In terms of strategic implications, the exit of the United States or the return of the Taliban to power in Kabul or the phase of uncertainty induced by faltering US& NATO intentions to stay embedded in Afghanistan generate serious security turbulence and threats to India. While India has shied away from a military involvement in Afghanistan till date and there is no likelihood of it occurring in future, India must in all seriousness undertake military contingency planning for “The Day After”. This Author’s Paper No 3576 dated 29 December 2009 entitled “AFGHANISTAN: INDIA’S CONTINGENCY PLANS FOR “THE DAY AFTER” refers.

Should India’s policy establishment once again shies away from ‘hard decisions’ then India might as well give up all its pretensions to being a regional power in South Asia and be doomed to political and strategic sidelines in South Asia.

Concluding Observations

The United States military intervention in Afghanistan in December 2001 took place with the strategic aims of liquidating the Al Qaeda and Taliban from Afghanistan post-9/11. This strategic aim was reiterated by President Obama as late as March 2009 in the Af-Pak Strategy Blueprint.

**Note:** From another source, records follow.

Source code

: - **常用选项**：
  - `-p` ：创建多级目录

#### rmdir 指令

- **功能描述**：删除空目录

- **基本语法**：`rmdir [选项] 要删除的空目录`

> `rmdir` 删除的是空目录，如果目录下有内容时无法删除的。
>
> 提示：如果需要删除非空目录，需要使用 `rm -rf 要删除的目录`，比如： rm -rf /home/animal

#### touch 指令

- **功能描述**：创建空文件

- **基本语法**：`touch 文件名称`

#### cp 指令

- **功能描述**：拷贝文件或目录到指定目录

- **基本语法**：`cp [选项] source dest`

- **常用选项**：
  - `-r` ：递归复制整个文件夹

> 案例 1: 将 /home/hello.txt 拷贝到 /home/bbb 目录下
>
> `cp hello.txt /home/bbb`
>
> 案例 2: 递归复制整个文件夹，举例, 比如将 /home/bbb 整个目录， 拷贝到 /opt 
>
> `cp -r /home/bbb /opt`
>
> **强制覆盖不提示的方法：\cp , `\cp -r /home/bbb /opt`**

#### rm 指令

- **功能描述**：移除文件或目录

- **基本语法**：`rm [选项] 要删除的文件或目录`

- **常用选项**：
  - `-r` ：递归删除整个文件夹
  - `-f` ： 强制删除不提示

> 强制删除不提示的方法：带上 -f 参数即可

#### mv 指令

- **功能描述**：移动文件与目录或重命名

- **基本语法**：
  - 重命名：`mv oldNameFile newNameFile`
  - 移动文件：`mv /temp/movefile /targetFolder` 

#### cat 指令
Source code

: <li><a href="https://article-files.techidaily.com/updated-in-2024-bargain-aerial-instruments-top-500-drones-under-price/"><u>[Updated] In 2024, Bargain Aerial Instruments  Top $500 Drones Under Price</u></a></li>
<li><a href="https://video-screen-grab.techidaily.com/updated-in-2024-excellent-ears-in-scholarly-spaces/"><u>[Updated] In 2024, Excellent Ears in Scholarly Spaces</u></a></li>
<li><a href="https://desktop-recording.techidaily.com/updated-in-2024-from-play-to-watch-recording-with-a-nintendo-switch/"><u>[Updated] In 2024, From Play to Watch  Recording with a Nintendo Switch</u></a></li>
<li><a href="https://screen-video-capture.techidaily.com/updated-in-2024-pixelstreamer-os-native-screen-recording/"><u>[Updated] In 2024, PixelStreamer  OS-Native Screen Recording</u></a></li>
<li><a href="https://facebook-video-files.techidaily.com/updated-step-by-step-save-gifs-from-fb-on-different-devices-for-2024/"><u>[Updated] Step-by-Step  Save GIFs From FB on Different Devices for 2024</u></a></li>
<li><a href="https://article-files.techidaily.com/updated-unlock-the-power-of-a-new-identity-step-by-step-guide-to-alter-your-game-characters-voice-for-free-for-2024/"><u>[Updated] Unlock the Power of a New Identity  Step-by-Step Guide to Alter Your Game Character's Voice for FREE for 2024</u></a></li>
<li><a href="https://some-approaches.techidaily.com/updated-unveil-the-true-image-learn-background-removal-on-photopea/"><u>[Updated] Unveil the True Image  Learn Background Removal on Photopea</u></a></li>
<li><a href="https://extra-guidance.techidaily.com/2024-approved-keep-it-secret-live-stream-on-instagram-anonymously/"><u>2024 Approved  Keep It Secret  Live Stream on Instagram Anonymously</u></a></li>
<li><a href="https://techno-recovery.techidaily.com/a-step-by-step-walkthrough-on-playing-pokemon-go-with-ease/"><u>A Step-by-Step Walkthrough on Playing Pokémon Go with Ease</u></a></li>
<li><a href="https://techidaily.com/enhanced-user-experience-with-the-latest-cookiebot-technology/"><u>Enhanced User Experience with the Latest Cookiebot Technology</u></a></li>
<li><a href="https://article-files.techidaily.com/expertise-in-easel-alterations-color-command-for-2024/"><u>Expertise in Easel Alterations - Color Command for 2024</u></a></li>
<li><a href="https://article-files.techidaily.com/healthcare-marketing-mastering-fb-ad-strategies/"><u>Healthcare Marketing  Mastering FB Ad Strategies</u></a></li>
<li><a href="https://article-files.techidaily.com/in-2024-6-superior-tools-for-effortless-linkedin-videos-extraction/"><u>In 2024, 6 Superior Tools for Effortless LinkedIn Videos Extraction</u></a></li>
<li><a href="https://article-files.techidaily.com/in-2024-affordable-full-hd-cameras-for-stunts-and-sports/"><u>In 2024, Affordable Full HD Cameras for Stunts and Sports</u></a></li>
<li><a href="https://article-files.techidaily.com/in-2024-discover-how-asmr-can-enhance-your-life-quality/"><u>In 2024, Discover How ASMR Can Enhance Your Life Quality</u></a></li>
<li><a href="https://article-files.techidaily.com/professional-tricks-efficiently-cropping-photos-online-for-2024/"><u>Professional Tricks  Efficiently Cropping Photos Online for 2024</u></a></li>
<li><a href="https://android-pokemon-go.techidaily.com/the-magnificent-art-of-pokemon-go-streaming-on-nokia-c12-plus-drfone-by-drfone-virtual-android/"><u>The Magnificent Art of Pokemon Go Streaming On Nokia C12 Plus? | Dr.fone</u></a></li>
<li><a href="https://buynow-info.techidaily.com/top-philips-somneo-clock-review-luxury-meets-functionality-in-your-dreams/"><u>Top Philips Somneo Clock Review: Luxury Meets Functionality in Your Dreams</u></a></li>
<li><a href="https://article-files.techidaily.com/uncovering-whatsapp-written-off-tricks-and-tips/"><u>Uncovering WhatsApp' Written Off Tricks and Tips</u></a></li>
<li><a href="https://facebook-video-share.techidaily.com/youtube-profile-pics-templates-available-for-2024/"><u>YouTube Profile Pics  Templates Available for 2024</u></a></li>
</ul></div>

In January 2010 the prime US strategic aims still remain unachieved. They stand unachieved primarily because US military planners have been reluctant to ‘Surgically Disconnect” Pakistan from interferences in Afghanistan’s stability – a fact now acknowledged growingly in US policy making circles.

If after such an acknowledgement at the highest US military levels, the United States becomes a partner to the diabolical British- Pakistan joint plan to rehabilitate the Taliban in power-sharing in Kabul which would lead to an eventual Taliban regime in Afghanistan, then the United States strategic vision on Afghanistan even after a decade of military involvement there, can at best be termed as strategically myopic.

Saudi Arabia and Pakistan have been the major instigators of Afghanistan’s instability historically. Both were instrumental in the installation of Al Qaeda and Taliban in Afghanistan. How can then in United States perceptions can they now emerge as saviors of Afghanistan?

The London Conference 2010 Roadmap on Afghanistan is doomed to strategic failure due to the seeds of failure inherent in its misplaced strategic vision on Pakistan’s strategic utility to the West and the West’s willingness to accommodate the Taliban in power-sharing in Kabul at Pakistan’s behest.

(The author is an International Relations and Strategic Affairs analyst.